** ACTION ITEM **
Would you reproduce exactly the lines below from the one holding "It's a data" through the one holding "# Workshop-VMImpl: Step 2 (Comparisons)", inclusive, and no others?

(Dataset entries)
+++

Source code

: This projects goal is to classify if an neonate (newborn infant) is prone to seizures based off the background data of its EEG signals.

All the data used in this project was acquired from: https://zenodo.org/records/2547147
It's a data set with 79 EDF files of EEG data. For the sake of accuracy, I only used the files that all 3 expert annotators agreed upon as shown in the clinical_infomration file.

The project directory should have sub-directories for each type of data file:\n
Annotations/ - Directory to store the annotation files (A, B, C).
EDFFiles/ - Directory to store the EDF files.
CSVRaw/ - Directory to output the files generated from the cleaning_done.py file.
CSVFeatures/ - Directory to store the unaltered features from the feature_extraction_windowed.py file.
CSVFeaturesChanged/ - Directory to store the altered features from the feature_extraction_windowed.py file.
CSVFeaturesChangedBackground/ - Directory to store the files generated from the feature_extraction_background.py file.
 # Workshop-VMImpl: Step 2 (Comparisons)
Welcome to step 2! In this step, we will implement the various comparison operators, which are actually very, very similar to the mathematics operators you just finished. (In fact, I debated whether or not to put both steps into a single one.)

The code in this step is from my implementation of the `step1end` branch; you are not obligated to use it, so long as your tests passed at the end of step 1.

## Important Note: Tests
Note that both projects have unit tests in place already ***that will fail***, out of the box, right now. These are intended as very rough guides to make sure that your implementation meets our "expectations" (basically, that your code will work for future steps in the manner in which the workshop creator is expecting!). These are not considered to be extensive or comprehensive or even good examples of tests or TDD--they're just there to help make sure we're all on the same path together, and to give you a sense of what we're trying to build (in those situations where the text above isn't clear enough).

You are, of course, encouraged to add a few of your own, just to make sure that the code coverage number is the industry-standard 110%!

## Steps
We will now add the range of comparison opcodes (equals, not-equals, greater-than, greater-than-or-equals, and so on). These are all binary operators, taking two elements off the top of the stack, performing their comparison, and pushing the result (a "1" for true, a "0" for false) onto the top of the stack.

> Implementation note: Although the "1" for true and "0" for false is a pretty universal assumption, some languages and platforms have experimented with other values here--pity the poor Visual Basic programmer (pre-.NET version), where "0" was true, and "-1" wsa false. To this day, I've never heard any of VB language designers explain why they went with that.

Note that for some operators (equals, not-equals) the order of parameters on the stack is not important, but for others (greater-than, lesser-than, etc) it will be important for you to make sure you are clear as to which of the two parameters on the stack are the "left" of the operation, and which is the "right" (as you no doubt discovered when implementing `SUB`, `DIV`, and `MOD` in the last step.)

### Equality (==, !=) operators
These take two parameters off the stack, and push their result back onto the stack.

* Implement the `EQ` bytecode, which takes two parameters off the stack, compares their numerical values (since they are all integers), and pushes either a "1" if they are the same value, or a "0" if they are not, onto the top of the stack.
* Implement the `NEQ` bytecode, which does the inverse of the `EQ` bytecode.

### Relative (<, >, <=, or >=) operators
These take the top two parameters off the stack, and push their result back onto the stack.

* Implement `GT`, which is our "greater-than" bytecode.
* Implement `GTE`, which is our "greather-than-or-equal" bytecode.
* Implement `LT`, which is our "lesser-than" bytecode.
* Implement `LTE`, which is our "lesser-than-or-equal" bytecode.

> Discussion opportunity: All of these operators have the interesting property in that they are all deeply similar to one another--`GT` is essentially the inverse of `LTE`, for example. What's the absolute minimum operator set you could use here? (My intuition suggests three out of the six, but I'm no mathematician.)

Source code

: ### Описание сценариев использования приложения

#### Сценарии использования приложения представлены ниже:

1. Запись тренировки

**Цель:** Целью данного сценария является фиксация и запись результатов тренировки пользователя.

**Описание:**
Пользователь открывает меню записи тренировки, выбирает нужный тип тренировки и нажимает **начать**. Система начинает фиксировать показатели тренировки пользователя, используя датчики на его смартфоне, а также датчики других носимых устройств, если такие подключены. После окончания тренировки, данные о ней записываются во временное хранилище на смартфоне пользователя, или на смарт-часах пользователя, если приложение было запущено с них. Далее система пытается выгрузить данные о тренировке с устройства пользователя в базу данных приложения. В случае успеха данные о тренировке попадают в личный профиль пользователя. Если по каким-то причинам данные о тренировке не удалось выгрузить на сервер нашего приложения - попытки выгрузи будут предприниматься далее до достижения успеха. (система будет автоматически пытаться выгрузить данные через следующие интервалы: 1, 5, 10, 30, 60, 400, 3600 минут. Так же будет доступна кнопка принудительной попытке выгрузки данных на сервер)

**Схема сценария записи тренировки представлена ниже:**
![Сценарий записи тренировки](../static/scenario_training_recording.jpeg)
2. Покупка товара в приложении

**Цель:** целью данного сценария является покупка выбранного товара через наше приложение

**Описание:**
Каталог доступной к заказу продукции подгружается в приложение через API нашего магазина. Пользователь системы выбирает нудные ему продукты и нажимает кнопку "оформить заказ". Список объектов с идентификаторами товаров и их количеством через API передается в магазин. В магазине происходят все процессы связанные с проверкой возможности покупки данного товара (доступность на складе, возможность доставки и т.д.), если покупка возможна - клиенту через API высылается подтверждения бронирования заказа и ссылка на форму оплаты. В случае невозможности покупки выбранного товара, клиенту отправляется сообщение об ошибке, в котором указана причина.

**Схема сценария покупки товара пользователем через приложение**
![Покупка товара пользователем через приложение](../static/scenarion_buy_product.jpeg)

+++

** OUTPUT BELOW **
It's a data set with 79 EDF files of EEG data. For the sake of accuracy, I only used the files that all 3 expert annotators agreed upon as shown in the clinical_infomration file.

The project directory should have sub-directories for each type of data file:\n
Annotations/ - Directory to store the annotation files (A, B, C).
EDFFiles/ - Directory to store the EDF files.
CSVRaw/ - Directory to output the files generated from the cleaning_done.py file.
CSVFeatures/ - Directory to store the unaltered features from the feature_extraction_windowed.py file.
CSVFeaturesChanged/ - Directory to store the altered features from the feature_extraction_windowed.py file.
CSVFeaturesChangedBackground/ - Directory to store the files generated from the feature_extraction_background.py file.
 # Workshop-VMImpl: Step 2 (Comparisons)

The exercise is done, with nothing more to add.